- **SELECTED EXTRACT**:
---
Figure 3. The results for the low- and high-capacity groups when shape was the task-irrelevant information.
The top row shows the accuracy for the low-capacity group (A) and the high-capacity group (B), respectively. The bottom row shows the ERP results for the low-capacity group (C) and the high-capacity group (D), respectively.doi:10.1371/journal.pone.0023873.g003
We then conducted planned contrasts within each capacity group separately to re-verify the above non-significant Change-type×Group interaction. It showed that whereas for the low-capacity group (see Figure 3A) irrelevant change significantly impaired the participants' performance relative to no change [F(1,11) = 8.33, p = 0.015, partialη2 = 0.43, ω = 0.75], for the high-capacity group (see Figure 3B) there was no difference between irrelevant change and no change [F<1, p = 0.68, partialη2 = 0.02, ω = 0.07]. For both groups the accuracy of relevant change and both change were significantly lower than no change [all ps<0.05, partialη2>0.35, ω>0.55], while no difference was found between the two [both ps>0.2].
As evident in Figure 3C and 3D, in both groups the change of irrelevant shape elicited N270. Following the same way we adopted before , while a window of 350–410 ms was adopted to test the effect of irrelevant shape change because of a delay of N270, for the other three conditions a time window of 260–380 ms was used to measure the change effect. A mixed ANOVA was thus run separately for the two different time windows.
---
[Human keypoint data]

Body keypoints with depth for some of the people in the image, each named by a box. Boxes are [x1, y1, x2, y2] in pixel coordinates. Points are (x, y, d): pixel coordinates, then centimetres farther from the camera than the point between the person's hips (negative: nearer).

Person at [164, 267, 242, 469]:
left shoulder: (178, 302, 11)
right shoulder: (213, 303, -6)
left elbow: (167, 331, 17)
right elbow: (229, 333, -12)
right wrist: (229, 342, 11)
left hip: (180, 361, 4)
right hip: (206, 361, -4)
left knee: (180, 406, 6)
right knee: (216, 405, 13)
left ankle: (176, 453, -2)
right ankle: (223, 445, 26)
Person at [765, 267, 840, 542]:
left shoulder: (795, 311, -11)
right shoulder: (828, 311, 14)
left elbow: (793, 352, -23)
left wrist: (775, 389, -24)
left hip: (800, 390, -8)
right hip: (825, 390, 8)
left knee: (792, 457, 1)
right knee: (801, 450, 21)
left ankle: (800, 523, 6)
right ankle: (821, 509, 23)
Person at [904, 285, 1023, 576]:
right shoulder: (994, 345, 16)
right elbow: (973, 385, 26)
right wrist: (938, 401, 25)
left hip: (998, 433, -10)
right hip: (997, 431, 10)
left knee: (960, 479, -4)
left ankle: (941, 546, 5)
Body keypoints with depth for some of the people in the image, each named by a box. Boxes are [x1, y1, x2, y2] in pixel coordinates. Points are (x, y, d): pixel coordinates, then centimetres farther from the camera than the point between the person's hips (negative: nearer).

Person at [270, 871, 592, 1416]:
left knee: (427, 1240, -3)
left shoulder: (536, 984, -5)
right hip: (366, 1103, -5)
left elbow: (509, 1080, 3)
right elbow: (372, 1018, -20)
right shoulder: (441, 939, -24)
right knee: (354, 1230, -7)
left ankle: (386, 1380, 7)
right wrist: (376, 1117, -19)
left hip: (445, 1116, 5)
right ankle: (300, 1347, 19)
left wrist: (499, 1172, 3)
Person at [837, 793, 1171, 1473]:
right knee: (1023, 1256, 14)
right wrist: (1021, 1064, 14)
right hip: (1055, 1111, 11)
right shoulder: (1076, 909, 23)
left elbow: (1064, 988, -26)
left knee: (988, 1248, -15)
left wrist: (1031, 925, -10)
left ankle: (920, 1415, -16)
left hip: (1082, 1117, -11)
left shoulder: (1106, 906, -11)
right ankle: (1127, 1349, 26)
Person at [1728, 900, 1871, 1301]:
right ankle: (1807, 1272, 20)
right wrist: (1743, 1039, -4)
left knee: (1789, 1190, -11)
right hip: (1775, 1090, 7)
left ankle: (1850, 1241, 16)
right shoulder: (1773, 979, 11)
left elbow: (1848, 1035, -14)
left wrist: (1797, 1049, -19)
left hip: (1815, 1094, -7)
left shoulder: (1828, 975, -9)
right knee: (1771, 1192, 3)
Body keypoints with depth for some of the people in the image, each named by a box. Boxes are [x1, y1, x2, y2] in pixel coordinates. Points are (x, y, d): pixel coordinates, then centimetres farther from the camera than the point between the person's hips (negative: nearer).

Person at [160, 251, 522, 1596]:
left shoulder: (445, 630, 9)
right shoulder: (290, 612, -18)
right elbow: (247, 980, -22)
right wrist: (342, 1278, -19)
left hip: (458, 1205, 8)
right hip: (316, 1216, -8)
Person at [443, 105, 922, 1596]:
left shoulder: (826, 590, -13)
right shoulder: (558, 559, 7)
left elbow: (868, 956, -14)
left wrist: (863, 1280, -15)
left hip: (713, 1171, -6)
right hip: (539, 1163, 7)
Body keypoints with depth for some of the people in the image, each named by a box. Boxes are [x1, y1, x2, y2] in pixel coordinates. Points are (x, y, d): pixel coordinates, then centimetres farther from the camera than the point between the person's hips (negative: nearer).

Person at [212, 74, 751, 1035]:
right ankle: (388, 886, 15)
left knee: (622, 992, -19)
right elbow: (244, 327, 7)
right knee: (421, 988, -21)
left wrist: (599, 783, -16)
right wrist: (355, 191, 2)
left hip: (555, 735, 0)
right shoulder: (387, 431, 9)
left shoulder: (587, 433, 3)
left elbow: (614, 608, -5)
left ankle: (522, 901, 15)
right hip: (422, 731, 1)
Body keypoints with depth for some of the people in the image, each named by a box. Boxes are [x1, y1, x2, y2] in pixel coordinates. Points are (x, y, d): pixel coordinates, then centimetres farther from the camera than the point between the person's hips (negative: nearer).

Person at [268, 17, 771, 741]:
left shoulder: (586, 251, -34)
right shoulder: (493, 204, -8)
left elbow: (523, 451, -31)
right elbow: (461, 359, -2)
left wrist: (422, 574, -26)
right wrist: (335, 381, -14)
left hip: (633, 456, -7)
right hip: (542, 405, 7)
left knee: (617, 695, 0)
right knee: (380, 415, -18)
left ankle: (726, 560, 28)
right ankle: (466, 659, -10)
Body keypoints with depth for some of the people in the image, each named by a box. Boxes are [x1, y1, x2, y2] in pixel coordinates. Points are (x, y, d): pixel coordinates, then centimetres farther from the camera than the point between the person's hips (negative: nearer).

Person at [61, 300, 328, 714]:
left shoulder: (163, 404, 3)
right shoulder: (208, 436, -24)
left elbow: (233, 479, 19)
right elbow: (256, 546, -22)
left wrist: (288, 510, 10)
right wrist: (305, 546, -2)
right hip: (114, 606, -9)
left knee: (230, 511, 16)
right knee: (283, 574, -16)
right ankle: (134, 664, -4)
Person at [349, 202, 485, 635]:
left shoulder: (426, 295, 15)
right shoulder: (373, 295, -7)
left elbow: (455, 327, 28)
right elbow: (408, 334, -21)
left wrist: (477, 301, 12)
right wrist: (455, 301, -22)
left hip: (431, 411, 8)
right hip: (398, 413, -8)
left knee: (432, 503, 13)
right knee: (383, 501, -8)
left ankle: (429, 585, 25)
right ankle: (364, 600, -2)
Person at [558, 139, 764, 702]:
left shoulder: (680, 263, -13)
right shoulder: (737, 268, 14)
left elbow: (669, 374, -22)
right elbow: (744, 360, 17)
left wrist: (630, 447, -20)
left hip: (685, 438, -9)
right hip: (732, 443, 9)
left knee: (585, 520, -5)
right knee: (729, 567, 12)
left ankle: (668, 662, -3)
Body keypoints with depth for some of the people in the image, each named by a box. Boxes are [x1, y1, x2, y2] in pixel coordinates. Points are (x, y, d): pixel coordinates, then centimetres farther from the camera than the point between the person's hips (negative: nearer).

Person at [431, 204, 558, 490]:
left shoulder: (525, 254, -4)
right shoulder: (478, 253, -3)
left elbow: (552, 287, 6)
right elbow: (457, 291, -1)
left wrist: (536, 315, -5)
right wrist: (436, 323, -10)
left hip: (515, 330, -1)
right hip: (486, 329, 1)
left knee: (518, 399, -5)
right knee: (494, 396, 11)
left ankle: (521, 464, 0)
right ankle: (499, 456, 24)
---
- **WORK TASK 1**: According to the capacity-group excerpt, what time window was used to test the effect of irrelevant shape change?
- **WORK TASK 2**: Write the next part of the capacity-group excerpt, picking up after its last sentence.
The human keypoint data has no connection to the capacity-group excerpt.

- **OUTPUT 1**: 350–410 ms

- **OUTPUT 2**:
We first ran a mixed ANOVA by taking the Change-type (no change versus irrelevant change) as the within-subject factor and Group as the between-subject factor to examine the effect of irrelevant change. It revealed a significant main effect of Change-type [F(1,22) = 16.46, p = 0.001, partialη2 = 0.43, ω = 0.97], yet neither the main effect of Group [F(1,22)<1, p>0.40, partialη2 = 0.02, ω = 0.11] nor the Group×Change-type interaction [F(1,22)<1, p>0.40, partialη2 = 0.02, ω = 0.11] was significant. These results suggested that a significant N270 was evoked by the irrelevant change, and it was not modulated by the VWM capacity.
A second mixed ANOVA by taking Change-type (no change, relevant change, and both change) as the within-subject factor and Group as the between-subject factor also revealed a significant main effect of Change-type [F(2,44) = 17.25, p<0.001, partialη2 = 0.44, ω = 1.0], however, it was not modulated by the Group [Group×Change-type interaction: F(2,44) = 1.15, p>0.30, partialη2 = 0.05, ω = 0.24]. The main effect of Group was not significant [F(1,22) = 1.86, p>0.10, partialη2 = 0.08, ω = 0.26], either.
Planned contrast further confirmed the above findings. A significant larger negativity was elicited by the irrelevant change relative to the no change for both low-capacity group [F(1,11) = 5.89, p<0.05, partialη2 = 0.35, ω = 0.60] and high-capacity group [F(1,11) = 10.83, p<0.01, partialη2 = 0.50, ω = 0.85]. Additionally, in both groups relevant change and both change evoked a significant N270 than no change [both ps<0.05, partial η2>0.40, ω>0.70].
As shown in Figure 4, the correlation between the VWM capacity and N270 amplitude was very weak [Pearson r = −0.013, p = 0.55].
Figure 4. The correlation between individual VWM capacity and the corresponding N270 amplitude of the irrelevant change.
The red line is the linear regression line fitting the data points.doi:10.1371/journal.pone.0023873.g004
Overall, both the behavioral and the ERP results replicated our previous findings . More importantly, although we did not find an effect of the irrelevant change in the high-capacity group on accuracy, which may be due to the ceiling effect of the performance, in both capacity groups we consistently found the ERP evidence suggesting that the irrelevant high-discriminable feature was encoded into VWM and its change evoked a significant N270. This finding was further confirmed by the non-significant correlation between the N270 amplitude evoked by the irrelevant change and the VWM capacity.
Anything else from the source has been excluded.